Die Story von vor über 20 Jahren durch Drogen-unterstützte Hypnose scharfgeschaltete und seitdem in den USA eingeschlummerte Schläfer-Attentäter, die nach der diplomatischen Annährung der Supermächte eigentlich nicht mehr aufgeweckt werden sollten und nun durch Telefonanrufe eines allein operierenden Hardliners doch noch zu Kamikaze-Bombern werden ist natürlich hochgradiger Unsinn, aber genau diese Art Unsinn aus der sich schicke Cold-War-Reißer gemacht sind. Da steckt im wahrsten Sinne des Wortes Zündstoff drin und auch wenn Don Siegel nicht in der Lage ist das Ganze auch nur annährend glaubhaft zu verkaufen (aber warum sollte er auch?), an seinem trockenen, dafür direkten Inszenierungsstil liegt es sicher nicht, das Telefon nur sehr bedingt funktioniert. Aus dem u.a. von Peter Hyams (Ein Richter sieht rot) verfassten Script lässt sich kaum mehr rausholen. Dieses vermeidet – gelenkschonend für den hier schon sichtlich betagteren Charles Bronson – die ganz rasanten Actioneinlagen, geht es wie sein Star generell eher gelassen an und legt allgemein wenig Wert drauf, dass selbst so einen Spionage-Stuss irgendwas auch nur halbwegs realitätsverwandt rüberkommt.

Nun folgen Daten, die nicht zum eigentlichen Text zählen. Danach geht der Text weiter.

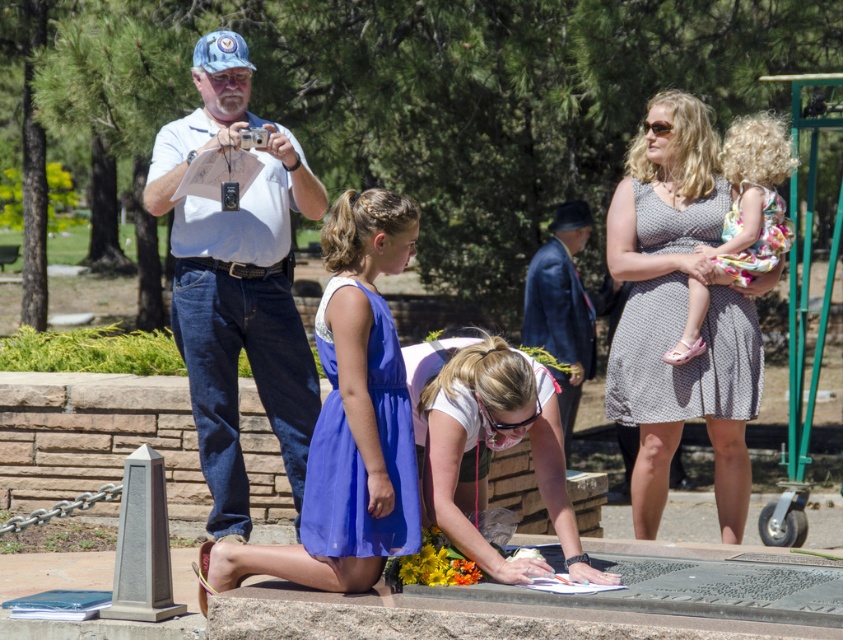
Question: Does white cotton dress at center have a lesser width compared to blue fabric jacket at center?

Choices:
 (A) no
 (B) yes

Answer: (A)

Question: Which point is farther to the camera?

Choices:
 (A) (245, 304)
 (B) (573, 356)

Answer: (B)

Question: Is blue satin dress at center wider than blue fabric jacket at center?

Choices:
 (A) no
 (B) yes

Answer: (B)

Question: Among these objects, which one is farthest from the camera?

Choices:
 (A) blue fabric jacket at center
 (B) blue satin dress at center
 (C) floral fabric dress at upper right

Answer: (A)

Question: Which object is closer to the camera taking this photo?

Choices:
 (A) white cotton dress at center
 (B) polka dot dress at upper right

Answer: (A)

Question: Can you confirm if polka dot dress at upper right is smaller than blue satin dress at center?

Choices:
 (A) yes
 (B) no

Answer: (B)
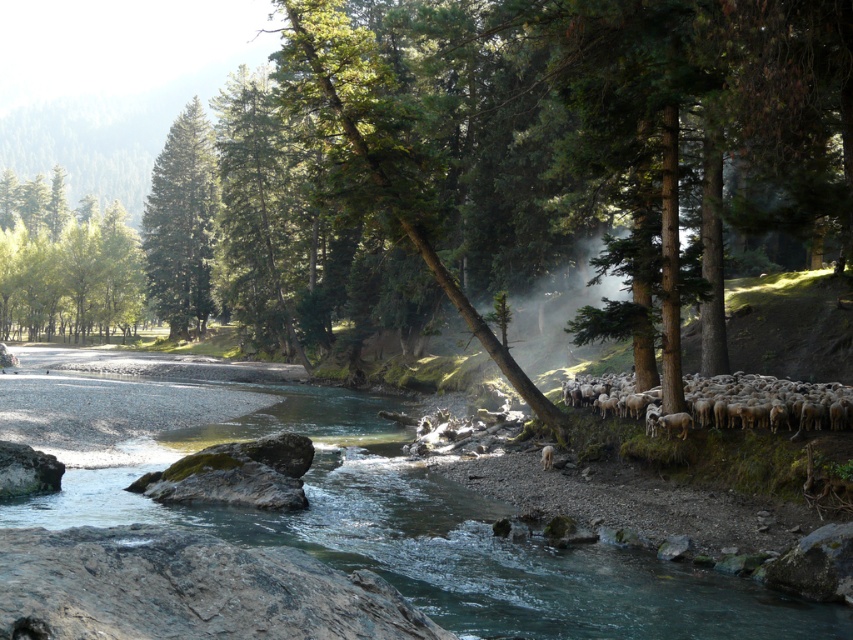
Question: In this image, where is clear water at river right located relative to white woolly sheep at right?

Choices:
 (A) below
 (B) above

Answer: (A)

Question: Is clear water at river right positioned in front of white woolly sheep at right?

Choices:
 (A) yes
 (B) no

Answer: (A)

Question: Which point is closer to the camera taking this photo?

Choices:
 (A) (634, 412)
 (B) (190, 524)
 (C) (25, 184)
 (D) (167, 204)

Answer: (B)

Question: Which of these objects is positioned closest to the green leafy tree at upper left?

Choices:
 (A) white woolly sheep at right
 (B) clear water at river right
 (C) green matte tree at upper left

Answer: (C)

Question: Which point is farther to the camera?

Choices:
 (A) (706, 392)
 (B) (102, 244)
 (C) (149, 241)

Answer: (C)

Question: From the image, what is the correct spatial relationship of green matte tree at upper left in relation to white woolly sheep at right?

Choices:
 (A) above
 (B) below

Answer: (A)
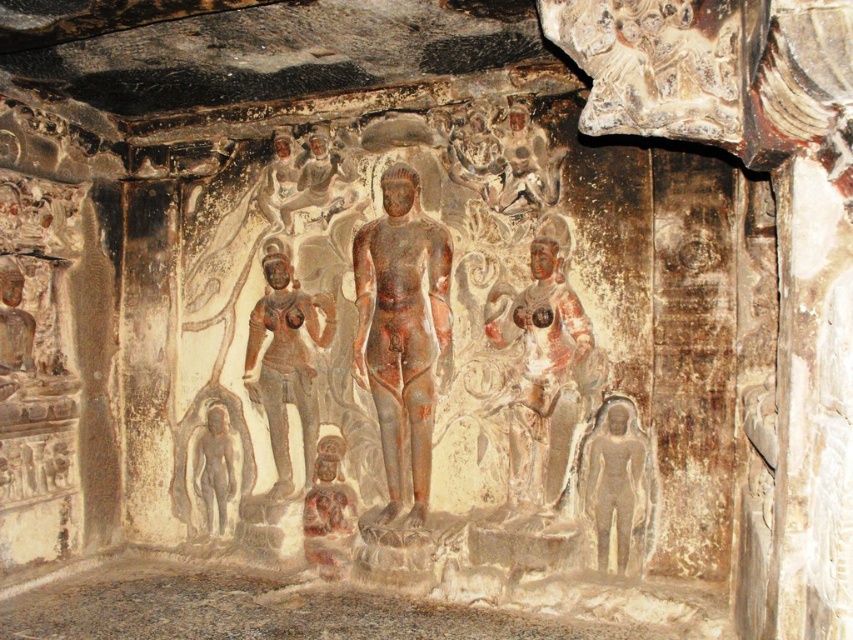
Is the position of reddish-brown stone statue at center-right less distant than that of smooth gray statue at lower left?

Yes, it is.

Describe the element at coordinates (540, 374) in the screenshot. I see `reddish-brown stone statue at center-right` at that location.

Find the location of a particular element. This screenshot has width=853, height=640. reddish-brown stone statue at center-right is located at coordinates (540, 374).

Can you confirm if gray stone statue at lower right is bigger than smooth gray statue at lower left?

Yes, gray stone statue at lower right is bigger than smooth gray statue at lower left.

Is gray stone statue at lower right thinner than smooth gray statue at lower left?

No.

The width and height of the screenshot is (853, 640). I want to click on gray stone statue at lower right, so click(614, 477).

Where is `gray stone statue at lower right`? The height and width of the screenshot is (640, 853). gray stone statue at lower right is located at coordinates (614, 477).

What do you see at coordinates (286, 358) in the screenshot?
I see `brown stone statue at center` at bounding box center [286, 358].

Warum genau muss Genosse Bronskowski das mehr oder weniger (fast) im Alleingang regeln, obwohl es dadurch natürlich wesentlich komplizierter wird? Die fadenscheinige Erklärung wird in zwei Nebensätzen verschämt durchgehustet, genauso absurd wie Lee Remick (Das Omen) als Doppel-Agentin mit Herz, die mehr erscheint wie die nette, aber Berufs-verfehlte Praktikantin, die für die teilweise drastischen Maßnahmen weniger geeignet ist und nach zwei Wochen mit einem freundlichen Händedruck verabschiedet gehört. Aber bei dem US-Geheimdienst, der ohne die smarte Computer-Fetischisten-Tippse mit dem fürchterlichen Minipli und der feschen Bibliothekarinnen-Brille nicht mal Russland auf der Landkarte finden würde, geschweige denn als Bedrohung erkennen wenn es ihm mit Hammer und Sichel den Vorgarten umgräbt, wundert einen ehrlich gesagt gar nichts mehr. Naja, dafür gibt es ja den gewohnt semi-charmanten Onkel Charly, bei dem es trotz seiner erprobten Koch-mir-was-Nettigkeit zum weiblichen Geschlecht nur eine Frage der Zeit ist, bis auch Agentin Habt-euch-lieb irgendwann ins faltige Feinripp-Netz geht. Und wenn es auch nur kurz vor knapp ist, um ein Zeichen für gesunden Völkerverständigung zu knattern. Das ist schon alles ziemlich dämlich, aber dennoch halbwegs unterhaltsam mit leichtem Edel-Trash-Geruch, auch weil Don Siegel einfach zu gut ist, wenn er denn mit Handfestem sinnvoll beschäftigt wird. Kommt hier nur leider zu spärlich vor.

Fazit

Trotz des interessanten Personals, der handwerklich routinierten Inszenierung und einer an sich ganz spannend klingenden Prämisse ist „Telefon“ kaum mehr als halbwegs solide Unterhaltung. Zu viel Quatsch, im Gegenzug zu wenig Drive, Spannung und/oder Selbstironie, das lockt nicht ernsthaft zu wiederholter Sichtung. Für den einmaligen Gebrauch mehr oder weniger akzeptabel.